### Task prompt
From the entries that follow, extract each line holding the string "financier".

Data extracted from a collection
┄┄┄┄┄┄

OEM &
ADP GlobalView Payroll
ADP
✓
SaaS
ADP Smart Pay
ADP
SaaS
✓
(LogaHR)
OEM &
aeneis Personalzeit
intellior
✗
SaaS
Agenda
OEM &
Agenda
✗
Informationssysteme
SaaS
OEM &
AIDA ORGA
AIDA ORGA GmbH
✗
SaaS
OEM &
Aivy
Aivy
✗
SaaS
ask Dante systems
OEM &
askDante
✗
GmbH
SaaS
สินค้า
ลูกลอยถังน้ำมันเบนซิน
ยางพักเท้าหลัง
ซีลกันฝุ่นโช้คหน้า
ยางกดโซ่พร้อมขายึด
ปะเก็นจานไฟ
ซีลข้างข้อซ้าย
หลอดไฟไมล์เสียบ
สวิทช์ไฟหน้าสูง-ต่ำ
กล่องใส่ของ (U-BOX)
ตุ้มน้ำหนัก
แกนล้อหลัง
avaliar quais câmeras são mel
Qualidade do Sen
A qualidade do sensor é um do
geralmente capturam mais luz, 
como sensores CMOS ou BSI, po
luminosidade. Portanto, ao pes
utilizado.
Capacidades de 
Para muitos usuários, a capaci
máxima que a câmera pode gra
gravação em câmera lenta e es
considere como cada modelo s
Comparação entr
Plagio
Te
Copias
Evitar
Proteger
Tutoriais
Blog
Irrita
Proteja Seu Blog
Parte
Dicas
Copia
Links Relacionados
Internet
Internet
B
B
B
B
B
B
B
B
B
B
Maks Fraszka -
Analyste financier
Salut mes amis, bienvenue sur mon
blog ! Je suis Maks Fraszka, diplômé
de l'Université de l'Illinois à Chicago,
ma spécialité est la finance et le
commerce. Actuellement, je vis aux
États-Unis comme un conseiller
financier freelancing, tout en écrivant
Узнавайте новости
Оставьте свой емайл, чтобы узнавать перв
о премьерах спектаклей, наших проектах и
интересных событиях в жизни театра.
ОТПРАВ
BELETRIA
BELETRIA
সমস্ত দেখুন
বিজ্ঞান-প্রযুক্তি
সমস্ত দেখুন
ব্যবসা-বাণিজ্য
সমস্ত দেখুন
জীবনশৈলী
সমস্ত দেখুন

┄┄┄┄┄┄

### Response for this exercise
Analyste financier
financier freelancing, tout en écrivant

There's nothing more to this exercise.